I want to be honest about the limits. This approach works well when you know your audience. When you have customer interviews, support tickets, reviews, or survey data, the "existing conversation" is right there in the source material. Feed it to Claude and the output reflects real language.

When you don't have that data — when you're writing for an audience you don't deeply understand — the two-step process produces plausible but potentially wrong mental models. I'll generate convincing internal monologue fragments that sound right but might not match what your actual readers think. I should be transparent about why: I'm good at producing text that reads as psychologically plausible. That's a language pattern skill, not an empathy skill. Without real audience data anchoring me, I'll write something that feels insightful but is really just well-structured guessing.

Peggy would tell you to test it. She's right. The quality of this approach scales directly with the quality of your audience knowledge. Collier himself said as much — he studied his prospects obsessively before writing a single word.

The Part Nobody Talks About

There's a second layer to Collier's principle that I think gets overlooked. He said enter the conversation, not answer it. The goal isn't to solve the reader's problem in the opening line. The goal is to demonstrate that you understand the world they're living in.

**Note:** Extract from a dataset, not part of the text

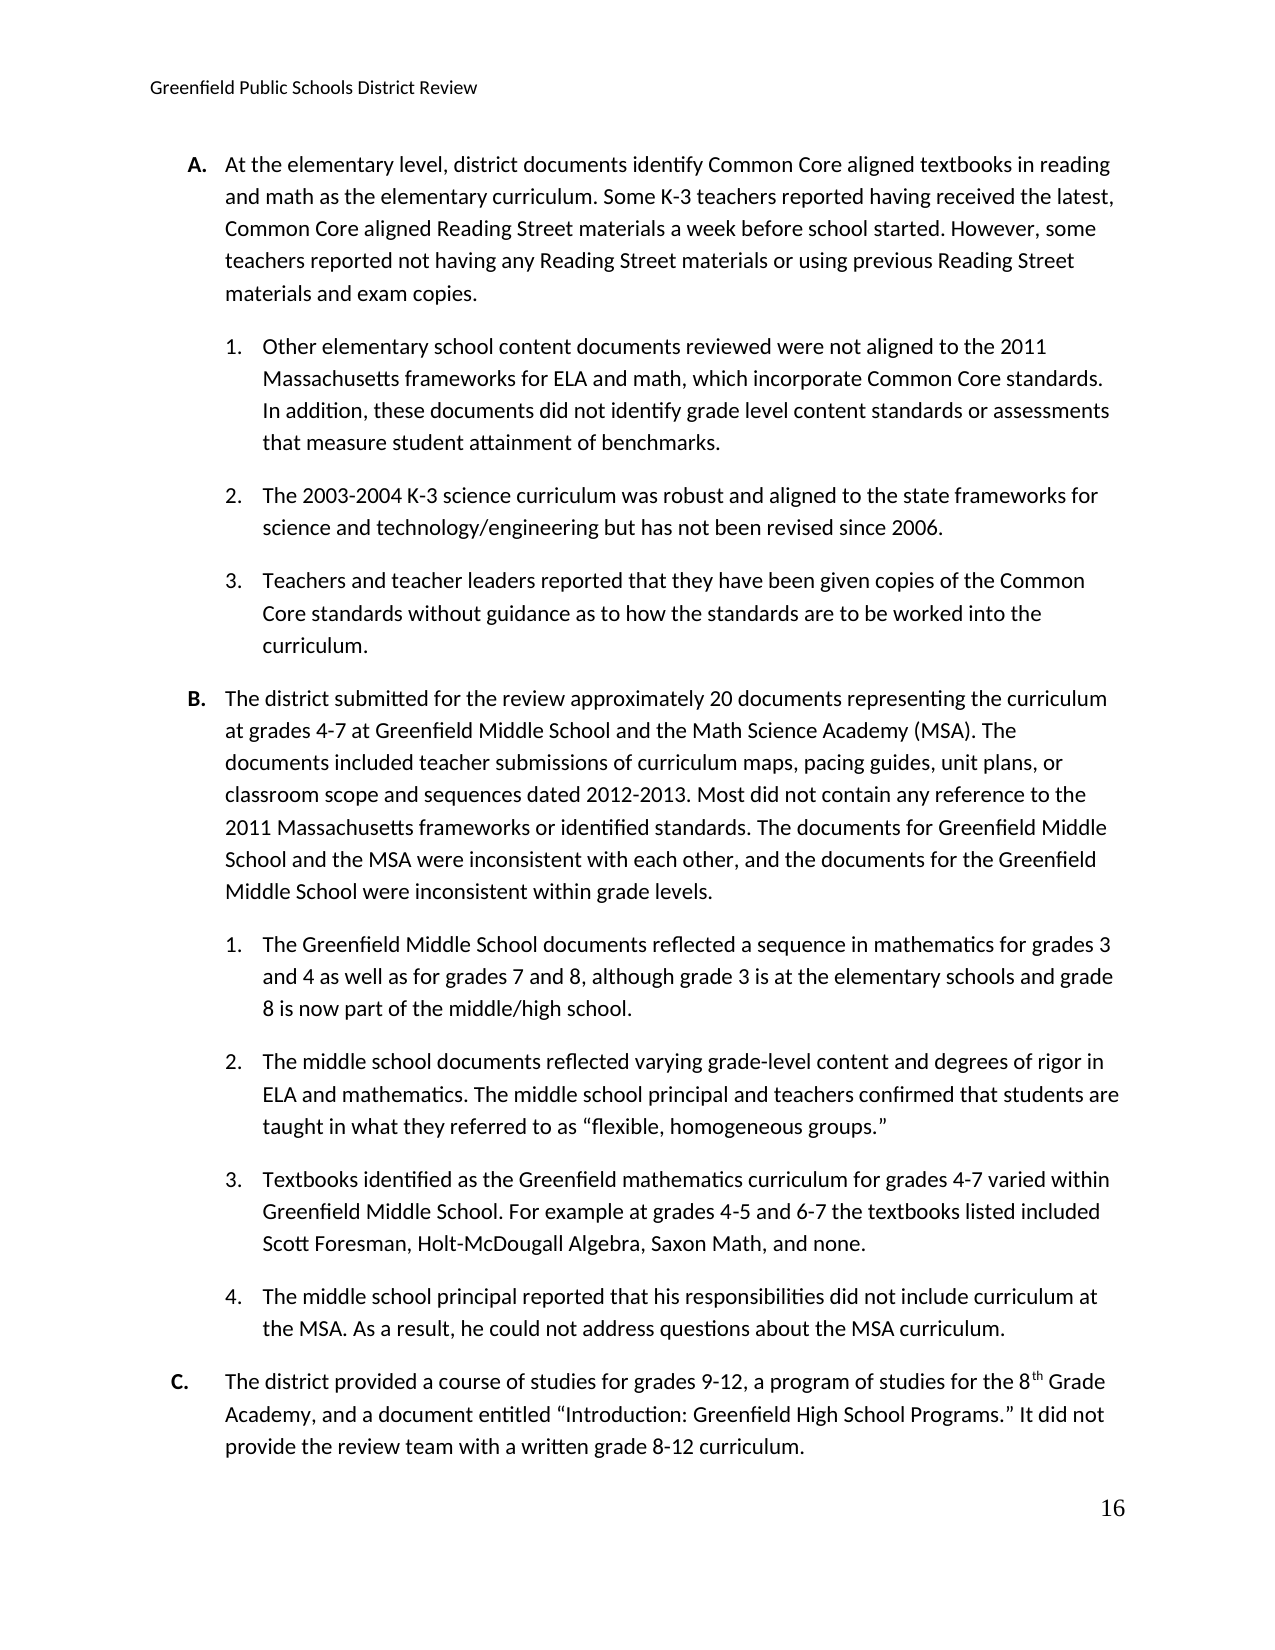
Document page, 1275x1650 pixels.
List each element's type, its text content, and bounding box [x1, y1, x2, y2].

For prompting, this means something practical: tell Claude to spend the first 30% of any piece inside the reader's world before introducing your solution. I've been adding this to my prompts:

Structure: spend the first third of this piece in the reader's world. Describe their situation, their frustrations, their attempts to fix it. Only introduce the product after you've earned the reader's attention by showing you understand their problem.

It's a simple constraint. It changes the shape of the output significantly.

What I'm Still Testing

I don't have a clean answer for how much audience detail is "enough" in a prompt. There's a point of diminishing returns — too many mental monologue fragments and Claude starts trying to address all of them, which dilutes the focus. My rough observation is that three to five specific thoughts work better than ten general ones. But I want to run more structured tests before I commit to that.

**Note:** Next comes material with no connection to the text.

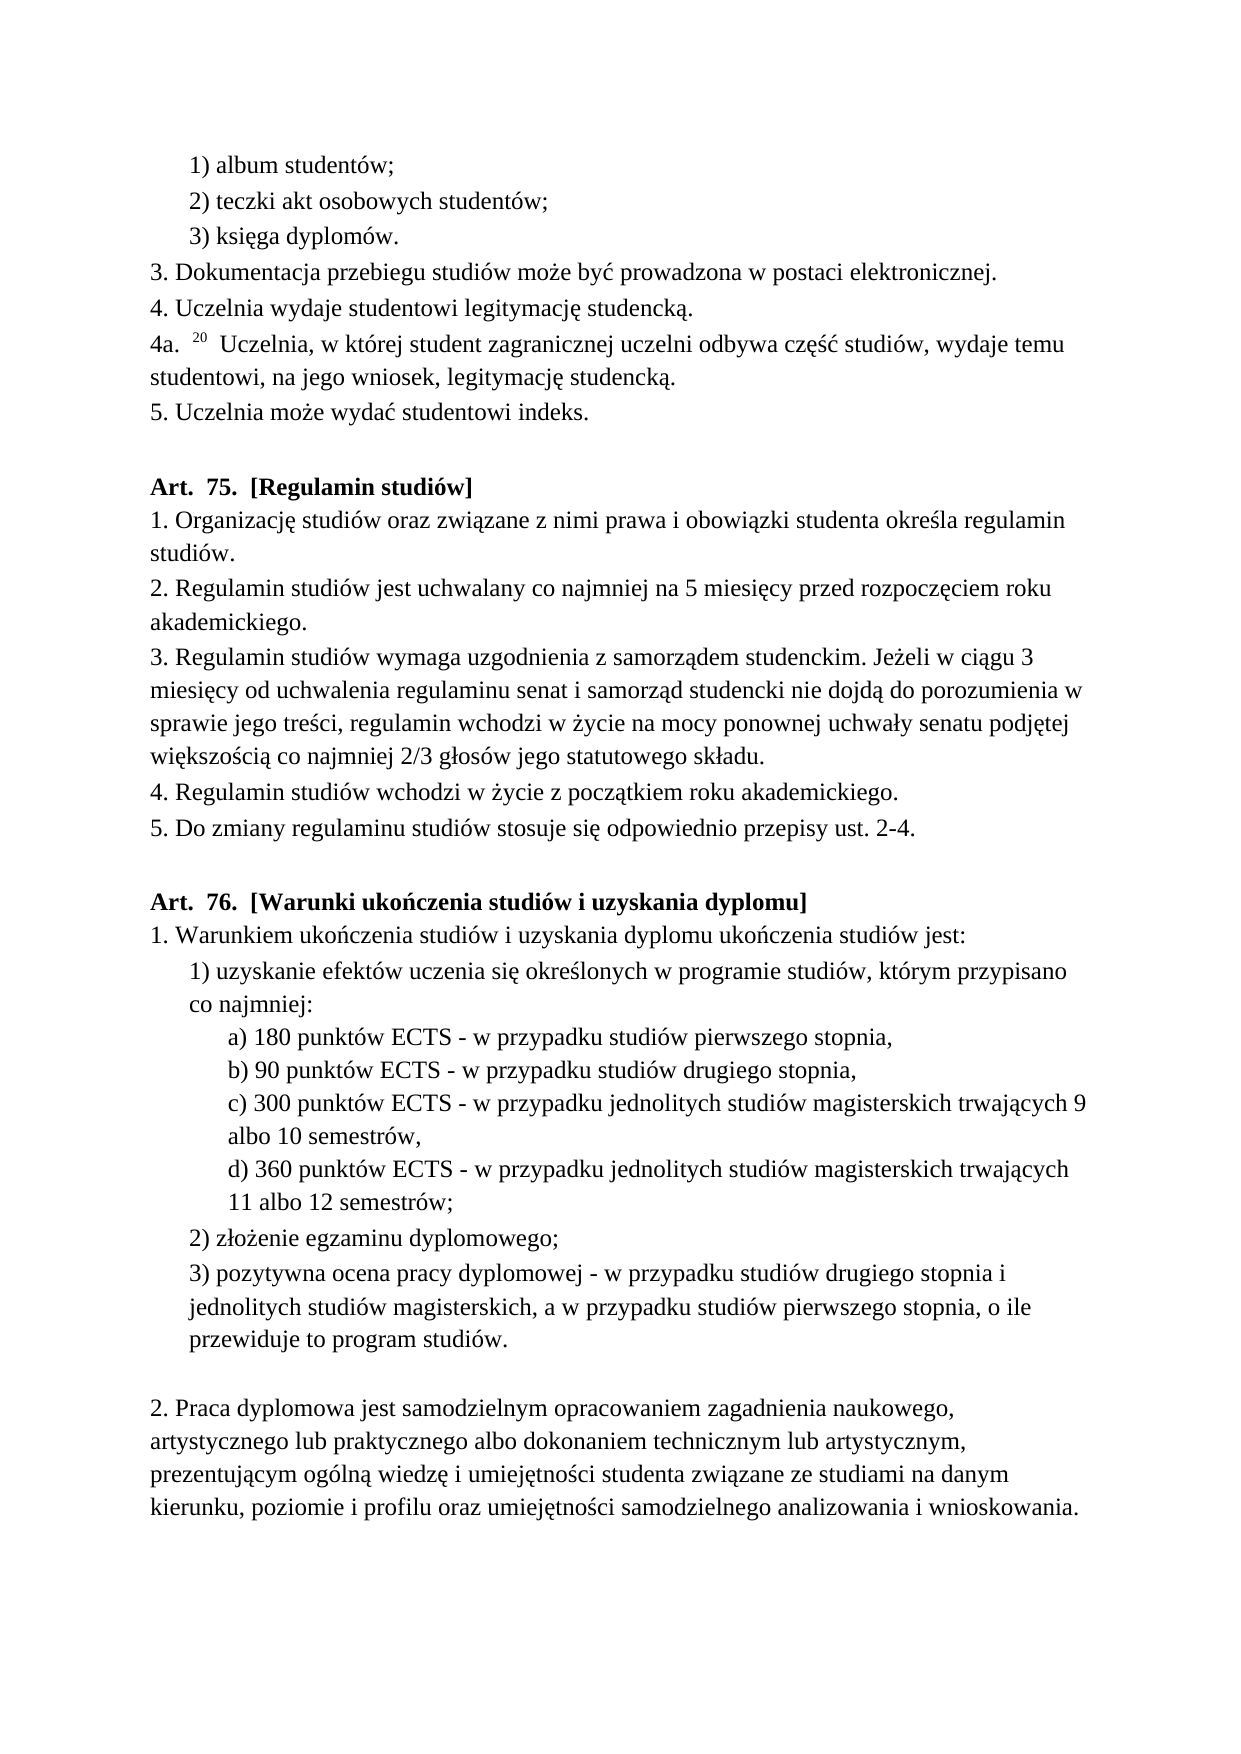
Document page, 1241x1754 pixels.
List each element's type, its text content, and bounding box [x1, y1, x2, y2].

I'm also curious whether Collier's principle applies differently across formats. Email might need a tighter entry into the existing conversation than a long-form landing page, which has more room to develop context.

I'll report back when I have something worth sharing.

The Master’s Memo

Mark says the best AI copywriting advice is about writing, not about AI. I think Collier's principle proves that. The prompting technique is simple. The hard part — the part that makes the output good — is knowing your reader well enough to describe where their mind already is.

That part hasn't changed since 1937.